ABOUT THIS TASK: Retype all of the following data line for line, with every character kept as it is.
· · · ·
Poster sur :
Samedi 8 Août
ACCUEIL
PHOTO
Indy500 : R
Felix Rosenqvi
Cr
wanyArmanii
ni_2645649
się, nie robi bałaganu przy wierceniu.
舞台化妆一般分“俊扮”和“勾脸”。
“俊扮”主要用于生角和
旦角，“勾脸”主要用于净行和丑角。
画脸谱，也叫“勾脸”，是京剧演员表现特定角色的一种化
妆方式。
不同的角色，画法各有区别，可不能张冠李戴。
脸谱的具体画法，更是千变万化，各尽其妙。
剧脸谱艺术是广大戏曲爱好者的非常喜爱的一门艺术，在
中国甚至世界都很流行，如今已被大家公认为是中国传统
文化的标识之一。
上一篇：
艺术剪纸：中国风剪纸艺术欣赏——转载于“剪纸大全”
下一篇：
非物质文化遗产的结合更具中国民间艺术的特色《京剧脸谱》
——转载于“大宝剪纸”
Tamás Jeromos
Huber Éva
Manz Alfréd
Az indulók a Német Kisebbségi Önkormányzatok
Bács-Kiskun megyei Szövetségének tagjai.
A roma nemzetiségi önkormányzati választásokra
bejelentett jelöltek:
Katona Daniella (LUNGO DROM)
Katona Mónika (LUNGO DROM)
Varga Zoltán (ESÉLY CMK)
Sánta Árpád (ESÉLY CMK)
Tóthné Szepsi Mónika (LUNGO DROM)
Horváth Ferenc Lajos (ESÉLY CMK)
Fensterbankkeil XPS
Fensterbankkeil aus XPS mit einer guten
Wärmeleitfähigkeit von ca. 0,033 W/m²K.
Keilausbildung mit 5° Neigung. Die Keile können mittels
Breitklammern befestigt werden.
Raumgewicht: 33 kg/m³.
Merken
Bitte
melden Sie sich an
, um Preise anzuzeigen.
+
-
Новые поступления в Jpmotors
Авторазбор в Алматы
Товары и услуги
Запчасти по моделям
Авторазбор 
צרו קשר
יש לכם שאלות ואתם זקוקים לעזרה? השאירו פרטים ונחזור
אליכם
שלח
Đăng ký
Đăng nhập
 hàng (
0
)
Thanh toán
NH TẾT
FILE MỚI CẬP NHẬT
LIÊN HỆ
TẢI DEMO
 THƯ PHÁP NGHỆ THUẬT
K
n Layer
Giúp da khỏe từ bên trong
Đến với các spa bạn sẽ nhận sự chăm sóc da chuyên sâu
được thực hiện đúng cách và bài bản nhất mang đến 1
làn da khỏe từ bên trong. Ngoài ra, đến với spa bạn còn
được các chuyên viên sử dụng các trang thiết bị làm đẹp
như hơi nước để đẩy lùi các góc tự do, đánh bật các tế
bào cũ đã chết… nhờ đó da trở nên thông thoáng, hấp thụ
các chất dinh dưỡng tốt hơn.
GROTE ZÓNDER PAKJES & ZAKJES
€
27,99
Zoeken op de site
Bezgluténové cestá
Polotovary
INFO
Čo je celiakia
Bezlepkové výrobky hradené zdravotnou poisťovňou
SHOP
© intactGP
· · · ·
ANSWER TO THIS PROBLEM:
Poster sur :
Samedi 8 Août
ACCUEIL
PHOTO
Indy500 : R
Felix Rosenqvi
Cr
wanyArmanii
ni_2645649
się, nie robi bałaganu przy wierceniu.
舞台化妆一般分“俊扮”和“勾脸”。
“俊扮”主要用于生角和
旦角，“勾脸”主要用于净行和丑角。
画脸谱，也叫“勾脸”，是京剧演员表现特定角色的一种化
妆方式。
不同的角色，画法各有区别，可不能张冠李戴。
脸谱的具体画法，更是千变万化，各尽其妙。
剧脸谱艺术是广大戏曲爱好者的非常喜爱的一门艺术，在
中国甚至世界都很流行，如今已被大家公认为是中国传统
文化的标识之一。
上一篇：
艺术剪纸：中国风剪纸艺术欣赏——转载于“剪纸大全”
下一篇：
非物质文化遗产的结合更具中国民间艺术的特色《京剧脸谱》
——转载于“大宝剪纸”
Tamás Jeromos
Huber Éva
Manz Alfréd
Az indulók a Német Kisebbségi Önkormányzatok
Bács-Kiskun megyei Szövetségének tagjai.
A roma nemzetiségi önkormányzati választásokra
bejelentett jelöltek:
Katona Daniella (LUNGO DROM)
Katona Mónika (LUNGO DROM)
Varga Zoltán (ESÉLY CMK)
Sánta Árpád (ESÉLY CMK)
Tóthné Szepsi Mónika (LUNGO DROM)
Horváth Ferenc Lajos (ESÉLY CMK)
Fensterbankkeil XPS
Fensterbankkeil aus XPS mit einer guten
Wärmeleitfähigkeit von ca. 0,033 W/m²K.
Keilausbildung mit 5° Neigung. Die Keile können mittels
Breitklammern befestigt werden.
Raumgewicht: 33 kg/m³.
Merken
Bitte
melden Sie sich an
, um Preise anzuzeigen.
+
-
Новые поступления в Jpmotors
Авторазбор в Алматы
Товары и услуги
Запчасти по моделям
Авторазбор 
צרו קשר
יש לכם שאלות ואתם זקוקים לעזרה? השאירו פרטים ונחזור
אליכם
שלח
Đăng ký
Đăng nhập
 hàng (
0
)
Thanh toán
NH TẾT
FILE MỚI CẬP NHẬT
LIÊN HỆ
TẢI DEMO
 THƯ PHÁP NGHỆ THUẬT
K
n Layer
Giúp da khỏe từ bên trong
Đến với các spa bạn sẽ nhận sự chăm sóc da chuyên sâu
được thực hiện đúng cách và bài bản nhất mang đến 1
làn da khỏe từ bên trong. Ngoài ra, đến với spa bạn còn
được các chuyên viên sử dụng các trang thiết bị làm đẹp
như hơi nước để đẩy lùi các góc tự do, đánh bật các tế
bào cũ đã chết… nhờ đó da trở nên thông thoáng, hấp thụ
các chất dinh dưỡng tốt hơn.
GROTE ZÓNDER PAKJES & ZAKJES
€
27,99
Zoeken op de site
Bezgluténové cestá
Polotovary
INFO
Čo je celiakia
Bezlepkové výrobky hradené zdravotnou poisťovňou
SHOP
© intactGP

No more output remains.